One additional idea.

What we have been considering is the formation of 8Be and its decay into two 
alpha particles with only spin energy involved.  

As I have suggested before, two anti-parallel spin He* particles may form in 
adjacent fcc Pd lattice locations that are stuffed tight with  2 deuterium 
nuclei.  The net spin of the two new He* particles is high--24 mev--but amounts 
to 0 net angular momentum when considered as one item.  However, each He* 
within the coherent system may be able to distribute its spin energy to the 
electrons in the vicinity, much as may happen with the decay of the 8Be 
nucleus.  The two LENR processes would be similar in this regard.

Bob   
  ----- Original Message ----- 
  From: Eric Walker 
  To: [email protected] 
  Sent: Tuesday, April 07, 2015 9:28 PM
  Subject: Re: [Vo]:mainstream physics paper bout the Hot Cat, co-author Andrea 
Rossi


  Hi Bob,


  The possibility you've been drawing attention to, that the result of the 
decay of the [8Be]* compound nucleus into two 4He nuclei with little linear 
momentum and a great deal of angular momentum makes for an interesting thought 
experiment.  Out of curiosity, I calculated the energy that would be needed to 
break up an alpha particle into either tritium and a proton or 3He and a 
neutron, which would be the reverse of these two reactions:


      3He + n → 4He + Q (19.3 MeV)
      t + p → 4He + Q (20.5 MeV)


  As I understand it, this implies that angular momentum sufficient to produce 
~ 19 MeV of centripetal force would be needed to break apart a 4He into either 
3He and a neutron or tritium and a proton.  This suggests that a 4He can carry 
a large amount of angular momentum before it is likely to break apart. (I 
assume the process is probabilistic and that the force needed lies along a 
distribution.)


  Further comments inline.


  Eric




  On Tue, Apr 7, 2015 at 1:35 PM, Bob Cook <[email protected]> wrote:


    However, I know of know reason why the light nuclei cannot have any spin 
quantum number--high or low.  Any spin quantum is available.

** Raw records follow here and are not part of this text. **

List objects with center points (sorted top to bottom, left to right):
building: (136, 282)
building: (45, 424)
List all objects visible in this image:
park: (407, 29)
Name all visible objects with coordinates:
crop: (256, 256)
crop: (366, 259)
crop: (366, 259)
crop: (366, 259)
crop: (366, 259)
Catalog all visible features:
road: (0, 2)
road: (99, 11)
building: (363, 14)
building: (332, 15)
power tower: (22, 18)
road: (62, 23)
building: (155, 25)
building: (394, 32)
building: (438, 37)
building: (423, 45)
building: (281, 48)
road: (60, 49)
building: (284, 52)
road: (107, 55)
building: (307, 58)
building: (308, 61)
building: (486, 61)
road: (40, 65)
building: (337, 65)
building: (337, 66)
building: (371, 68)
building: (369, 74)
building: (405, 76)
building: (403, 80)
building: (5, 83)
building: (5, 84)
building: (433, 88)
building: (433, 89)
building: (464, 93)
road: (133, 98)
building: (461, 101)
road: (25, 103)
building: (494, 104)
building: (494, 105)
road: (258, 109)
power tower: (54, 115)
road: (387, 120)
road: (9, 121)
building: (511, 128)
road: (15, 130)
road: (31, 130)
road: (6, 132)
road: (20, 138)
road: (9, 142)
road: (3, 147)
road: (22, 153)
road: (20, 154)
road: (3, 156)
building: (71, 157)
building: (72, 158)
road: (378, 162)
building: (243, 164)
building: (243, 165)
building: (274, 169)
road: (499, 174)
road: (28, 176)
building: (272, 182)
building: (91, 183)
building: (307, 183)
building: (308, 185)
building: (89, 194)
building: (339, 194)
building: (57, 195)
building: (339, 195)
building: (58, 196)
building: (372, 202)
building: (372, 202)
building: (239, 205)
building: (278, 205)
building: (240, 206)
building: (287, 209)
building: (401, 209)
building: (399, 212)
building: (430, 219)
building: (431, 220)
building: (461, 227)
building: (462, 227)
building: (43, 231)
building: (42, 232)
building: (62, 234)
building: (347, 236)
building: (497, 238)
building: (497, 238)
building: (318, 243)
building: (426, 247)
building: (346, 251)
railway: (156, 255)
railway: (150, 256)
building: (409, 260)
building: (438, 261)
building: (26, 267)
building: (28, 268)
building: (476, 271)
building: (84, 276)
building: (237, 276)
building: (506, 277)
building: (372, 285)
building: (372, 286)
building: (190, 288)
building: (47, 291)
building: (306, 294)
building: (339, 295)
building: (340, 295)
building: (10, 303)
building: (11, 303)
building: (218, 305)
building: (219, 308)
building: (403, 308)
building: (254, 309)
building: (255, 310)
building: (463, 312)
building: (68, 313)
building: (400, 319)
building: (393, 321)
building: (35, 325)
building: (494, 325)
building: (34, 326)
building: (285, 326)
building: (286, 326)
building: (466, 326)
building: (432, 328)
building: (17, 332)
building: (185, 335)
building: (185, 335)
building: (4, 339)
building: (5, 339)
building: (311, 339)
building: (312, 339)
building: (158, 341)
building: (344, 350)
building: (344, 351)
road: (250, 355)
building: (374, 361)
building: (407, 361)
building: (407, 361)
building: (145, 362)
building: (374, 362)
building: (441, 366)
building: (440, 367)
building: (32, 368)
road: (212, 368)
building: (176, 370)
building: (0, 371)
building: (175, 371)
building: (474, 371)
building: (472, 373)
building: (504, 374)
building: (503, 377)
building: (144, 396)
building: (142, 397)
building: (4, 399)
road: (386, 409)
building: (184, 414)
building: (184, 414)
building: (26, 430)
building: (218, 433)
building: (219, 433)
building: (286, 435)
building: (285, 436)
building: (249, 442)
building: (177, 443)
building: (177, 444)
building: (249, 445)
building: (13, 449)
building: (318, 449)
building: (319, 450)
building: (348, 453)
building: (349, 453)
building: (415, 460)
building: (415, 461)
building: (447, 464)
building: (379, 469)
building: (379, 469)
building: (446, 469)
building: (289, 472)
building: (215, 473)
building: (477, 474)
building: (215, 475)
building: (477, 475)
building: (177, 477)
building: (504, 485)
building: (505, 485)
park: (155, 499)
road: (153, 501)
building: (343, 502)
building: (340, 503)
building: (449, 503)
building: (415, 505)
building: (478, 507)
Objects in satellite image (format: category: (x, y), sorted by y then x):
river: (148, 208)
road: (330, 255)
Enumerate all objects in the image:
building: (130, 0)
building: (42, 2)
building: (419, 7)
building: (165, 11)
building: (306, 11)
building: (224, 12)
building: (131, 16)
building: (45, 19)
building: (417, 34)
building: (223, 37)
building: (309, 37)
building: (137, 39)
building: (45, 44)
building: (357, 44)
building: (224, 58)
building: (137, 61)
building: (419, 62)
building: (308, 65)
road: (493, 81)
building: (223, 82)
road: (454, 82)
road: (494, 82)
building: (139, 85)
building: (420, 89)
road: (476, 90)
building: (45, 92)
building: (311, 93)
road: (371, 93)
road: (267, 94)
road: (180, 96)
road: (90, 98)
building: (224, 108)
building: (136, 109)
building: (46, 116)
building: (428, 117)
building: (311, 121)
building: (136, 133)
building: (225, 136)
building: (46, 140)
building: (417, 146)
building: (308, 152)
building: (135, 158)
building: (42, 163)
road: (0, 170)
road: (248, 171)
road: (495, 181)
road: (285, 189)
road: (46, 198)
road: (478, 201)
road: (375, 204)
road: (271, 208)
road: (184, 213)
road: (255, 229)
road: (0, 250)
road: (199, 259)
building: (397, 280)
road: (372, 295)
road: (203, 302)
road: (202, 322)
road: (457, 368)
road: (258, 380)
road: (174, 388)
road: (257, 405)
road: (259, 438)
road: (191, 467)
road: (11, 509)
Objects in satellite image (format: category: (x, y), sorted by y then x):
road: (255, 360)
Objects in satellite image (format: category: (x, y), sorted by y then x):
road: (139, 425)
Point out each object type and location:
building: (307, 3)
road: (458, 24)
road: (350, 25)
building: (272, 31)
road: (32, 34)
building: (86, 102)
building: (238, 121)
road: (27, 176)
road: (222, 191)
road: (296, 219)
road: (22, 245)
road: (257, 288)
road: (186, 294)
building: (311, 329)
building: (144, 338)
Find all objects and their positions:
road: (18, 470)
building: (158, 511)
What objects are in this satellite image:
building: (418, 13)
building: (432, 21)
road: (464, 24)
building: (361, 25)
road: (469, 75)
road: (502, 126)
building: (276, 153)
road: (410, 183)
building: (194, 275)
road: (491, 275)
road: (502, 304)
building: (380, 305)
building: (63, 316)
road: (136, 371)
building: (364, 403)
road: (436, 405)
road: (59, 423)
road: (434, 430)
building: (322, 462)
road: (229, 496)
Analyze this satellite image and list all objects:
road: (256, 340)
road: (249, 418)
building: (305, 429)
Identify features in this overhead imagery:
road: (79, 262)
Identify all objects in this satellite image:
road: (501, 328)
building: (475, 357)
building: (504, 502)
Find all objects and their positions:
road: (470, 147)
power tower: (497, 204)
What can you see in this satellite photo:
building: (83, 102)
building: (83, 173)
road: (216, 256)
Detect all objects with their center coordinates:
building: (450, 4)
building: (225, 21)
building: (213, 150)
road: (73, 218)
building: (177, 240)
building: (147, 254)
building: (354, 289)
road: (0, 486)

  Further to the thought experiment, I think we should make a clear distinction 
between two types of "spin" -- there's the actual spinning motion of a nucleus 
(e.g., 4He), and there is the spin state of the nucleus.  At higher rates of 
rotation, a heavy nucleus such as an isotope of nickel will reconfigure into a 
higher spin state, presumably through deformation.  In such a state a photon 
may be emitted, with the nucleus relaxing into a lower spin state.  Here my 
mental model is of neodymium magnets spinning around in a clump.  When they 
snap together into a lower-energy configuration, a photon is emitted through 
the movement of the magnets as they snap together.  The photon is emitted in a 
direction and carries away energy in such a way as to slow the angular movement 
of the spinning nucleus a little (by the amount of energy carried away by the 
photon).  The participants involved in such a transition are the nucleons, and 
the energy of the photon that is emitted will correspondingly be in the keV or 
MeV range, which is in the nuclear range.


  A light nucleus, such as 4He, does not have a bound excited state.  My 
understanding is that it cannot deform under high angular momentum into a 
higher energy state which will emit a photon when it relaxes.  The 4He will 
either break apart into lighter constituents under centrifugal forces or it 
will not.  But I'm guessing that the actual moment-to-moment velocity of the 
4He about its axis of motion is in principle a continuous quantity.  If this is 
true, perhaps the energy could be released to the environment in small amounts.


  Where the thought experiment gets interesting is in the supposition that you 
and others have already offered in this thread, that charged body such as a 4He 
nucleus that is spinning at an incredible rate will set up a magnetic field.  
This magnetic field could disturb nearby electrons, causing them to emit lower 
energy photons in the process.


  Although I do not see anything special in the 7Li+p to 8Be transition that 
has been proposed (and note Jones's point about the gamma that would be omitted 
in the process), I think the more general notion of the energy of a nuclear 
transition somehow being deposited in angular momentum and then released in 
small amounts is a very interesting one.